New study issues stark warning to people using their smartphones: They're making you blind
We all love our phones and are too attached to it but little do people know they are slowly become the reason for a weak eyesight.
Our day begins and ends with our phones in our hand. Before we know it, phones have unknowingly become a huge part of our life. However, a new study claims that phones might be ruining our eyesight. A research which was done by the University of Toledo, in Ohio, found that exposure to blue light, the light which is emitted from most smartphones, tablets, and laptops, promotes the growth of “poisonous molecules” in eyes which lead to macular degeneration.
“It’s no secret that blue light harms our vision by damaging the eye’s retina,” professor and study co-author Ajith Karunarathne said. His team noted that the blue lights from these gadgets are extremely harmful to the eyes because, unlike other types of light, the eye’s cornea and lens cannot block or reflect it.
As reported by New York Post, since these lights cannot be blocked, they have a straight shot to the eye’s photoreceptors, which are light-sensitive cells in the retina. If one overburdens these cells, it can cause them to produce a toxic chemical, causing macular degeneration and even loss of vision. However, Dr Christopher Starr, an ophthalmologist at Weill Cornell Medicine and NewYork-Presbyterian, says that these tests offer “no causal link” between macular degeneration and blue lights yet because they were not performed on human eyes.

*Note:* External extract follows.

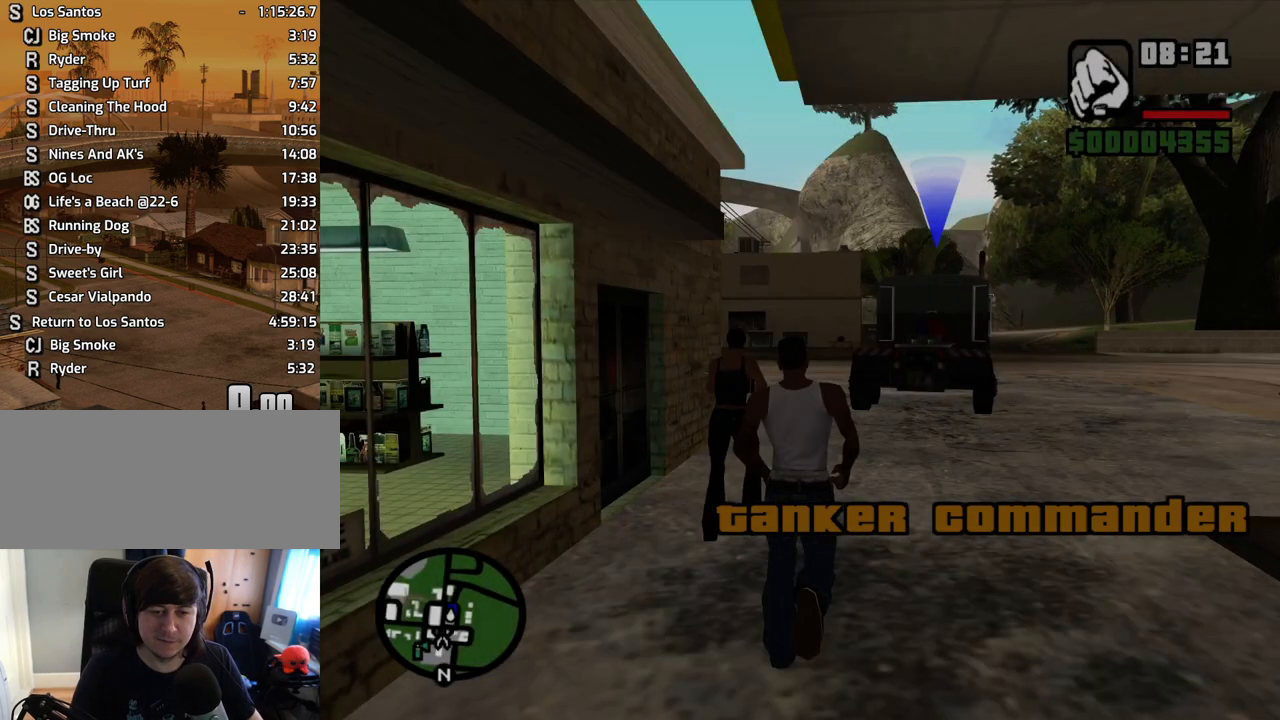
{"keys": ["w"], "mouse": [], "events": [[67, "space", "up"], [117, "mouse_left", "down"], [151, "space", "down"], [201, "mouse_left", "up"], [251, "space", "up"], [352, "space", "down"], [435, "space", "up"]]}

“To make a statement or conclusion that blue lights from our phones and computers are going to cause macular degeneration is patently false and should not raise worldwide concerns about digital devices," he noted. He believes that this study cannot be the reason for the Academy of Ophthalmology to update their screen-time recommendations.
"The sun… certainly has a much higher level of [blue light] than one gets from their digital devices," he said. Despite this, even the speculation is alarming for the researchers. Kasun Ratnayake, a PhD student who worked on the study said, "Photoreceptor cells do not regenerate in the eye. When they’re dead, they’re dead for good.”
Macular degeneration is believed to be one of the leading causes of blindness in the US. Around 200,000 cases are reported every year and even though they cannot be cured, it can be treated with glasses, medications or laser surgery. Ajith hopes that with the help of the research which is done by him and his team, scientists can look into developing an eye drop to shield eyes against the blue light.
While it may take a long time for scientists to develop an eyedrop like that, the research does recommend some of the preventive methods that one can take. One can wear sunglasses that filter UV and blue light, and avoiding reading mobile devices in the dark, which causes additional strain on delicate photoreceptors. At the same time, giving eyes some rest could also prove to be beneficial.